Revision as of 16:33, 3 October 2011

This experience page is provided so that any user may enter their experience using this part.
Please enter how you used this part and how it worked out.

Applications of BBa_K649104

K649104 OD1.png
Median fluorescence intensity(MFI) of BBa_K649104 was much higher than that of promoterless-gfp(negative control).
This work is done by Takuya Tsubaki.


Fluorescence intensity of our lsrA promoter-gfp(BBa_649104) was much higher than that of promoterless-gfp(negative control), showing that our new lsrA promoter(BBa_649100) works. On the other hand, fluorescence intensity of lsrA promoter-gfp((BBa_117002)-gfp) was almost the same as promoterless-gfp(negative control), showing that lsrA promoter(BBa_K117002) does not work properly.The difference between lsrA promoter(BBa_K117002) and lsrA promoter(BBa_649100) is whether promoter contains CRP binding site or not. Our lsrA promoter(BBa_649100) contains this site. According to Wang(2005) et al, cAMP-CRP directly binds to the upstream of promoter and stimulates expression of the lsr operon.


…TGTGAtctattcgTCGGA…

CRP recognition sites are shown in capital letter.BBa_K649100 contains this sites.

[sample]

Ptet-gfp on pSB1A2(JD22597)

Promoterless-gfp on pSB6A1(JD22597)

PlsrA-gfp on pSB1A2(BBa_K649104)(JD22597)

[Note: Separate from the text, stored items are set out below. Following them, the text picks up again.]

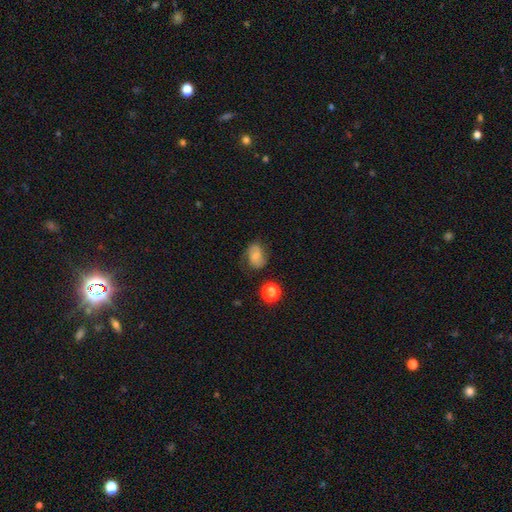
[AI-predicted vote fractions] Smooth or featured? smooth (60%)
How rounded? in between (67%)
Merging? none (60%)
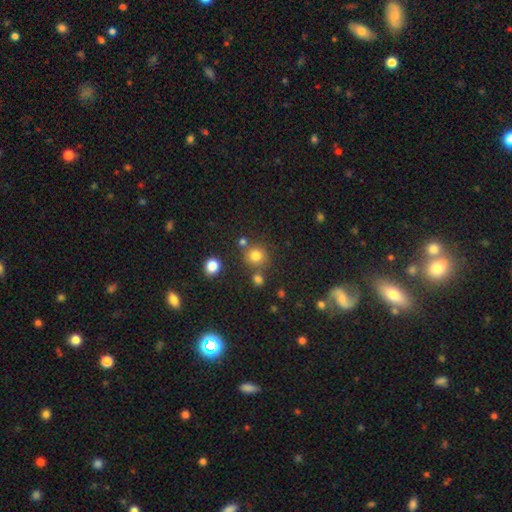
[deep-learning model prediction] Smooth or featured?
  - smooth: 77% *
  - star or artifact: 16%
  - featured or disk: 7%
How rounded?
  - round: 89% *
  - in between: 10%
  - cigar-shaped: 1%
Merging?
  - none: 73% *
  - merger: 14%
  - minor disturbance: 10%
  - major disturbance: 4%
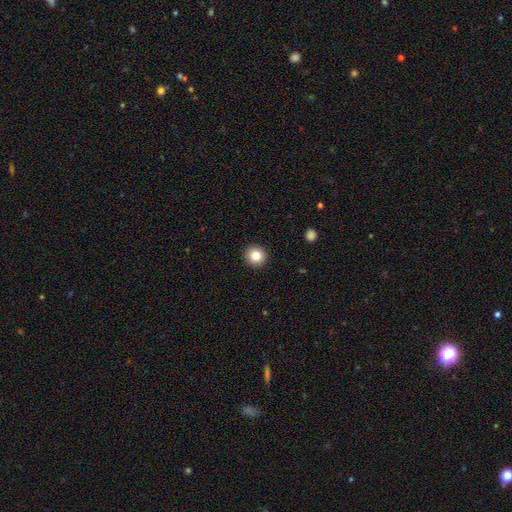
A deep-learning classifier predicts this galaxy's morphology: smooth-or-featured: smooth: 82% | star or artifact: 10% | featured or disk: 7%
  how-rounded: round: 92% | in between: 7% | cigar-shaped: 1%
  merging: none: 93% | minor disturbance: 5% | major disturbance: 2% | merger: 1%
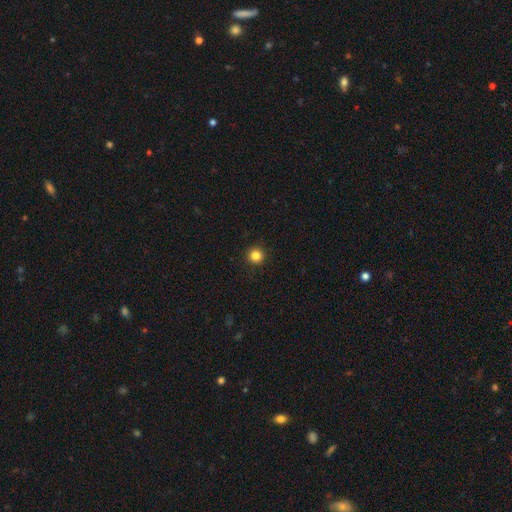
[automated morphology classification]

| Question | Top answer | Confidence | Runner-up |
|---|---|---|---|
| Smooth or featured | smooth | 84% | star or artifact (12%) |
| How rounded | round | 96% | in between (3%) |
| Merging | none | 93% | minor disturbance (5%) |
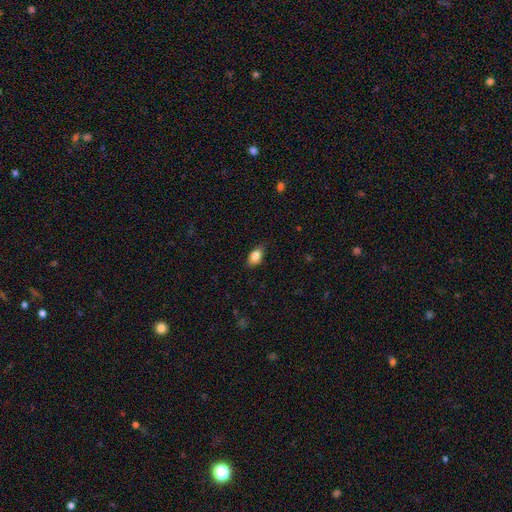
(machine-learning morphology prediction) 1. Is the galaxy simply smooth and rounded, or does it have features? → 84% smooth, 8% featured or disk, 8% star or artifact.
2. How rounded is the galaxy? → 88% in between, 8% round, 4% cigar-shaped.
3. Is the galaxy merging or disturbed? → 81% none, 15% minor disturbance, 3% major disturbance, 1% merger.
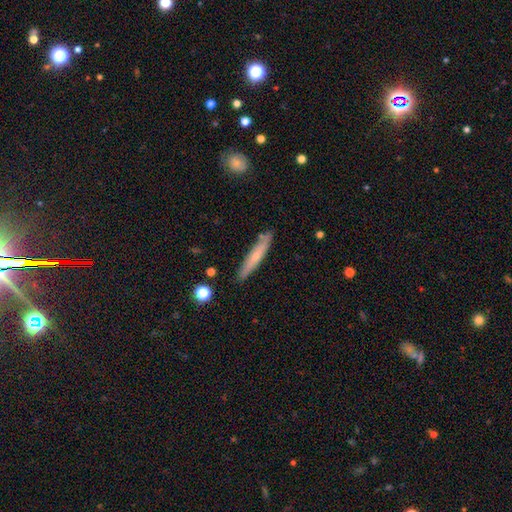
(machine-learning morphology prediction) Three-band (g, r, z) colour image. It shows a smooth galaxy with no disk features (56%) that is cigar-shaped (92%). Merging: none (84%).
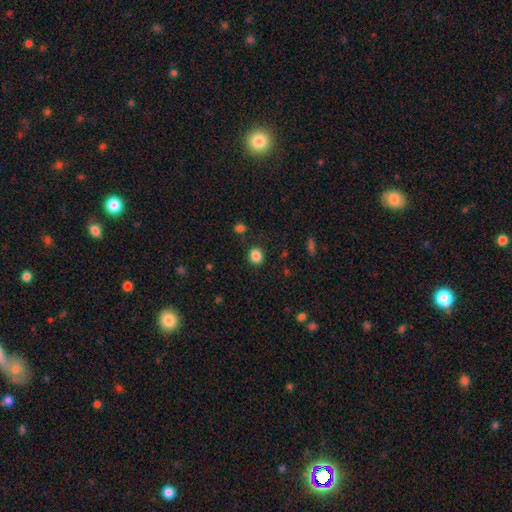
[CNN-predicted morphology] This is clearly a smooth galaxy (85%). How rounded: likely round (72%). Merging: clearly none (85%).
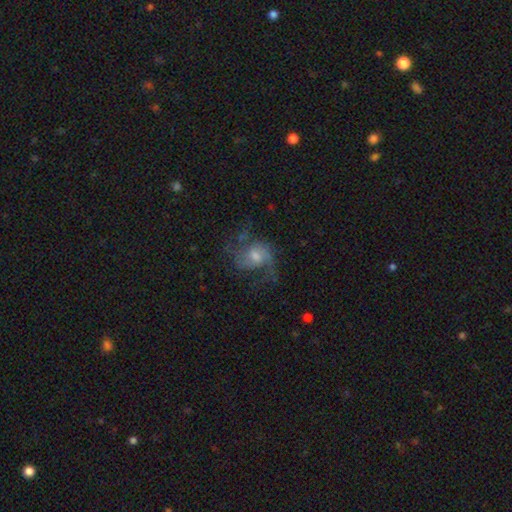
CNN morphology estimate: type=featured or disk (72%); edge-on=no (97%); bar=no (60%); spiral arms=yes (90%); winding=loose (50%); arm count=2 (67%); bulge=moderate (51%); merging=none (52%).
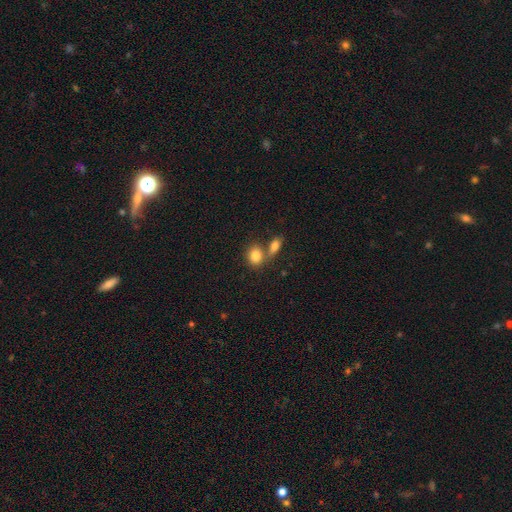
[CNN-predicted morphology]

PlsrA-gfp on pSB1A2(BBa_K11702-GFP)(JD22597)

[Method]

1.Overnight cultures of reporter strains grown at 37 °C in LB medium containing appropriate antibiotics were diluted 1:100 into 3 ml of LB medium and were incubated at 37 °C as fresh cultures.

2. After their OD590 reached 0.15, the fresh cultures were diluted 1:100.

3. After 4-hour incubation at 37 °C, 1 ml of each culture was moved to 1.6ml tube and its fluorescence intensity was measured with a flow cytometer.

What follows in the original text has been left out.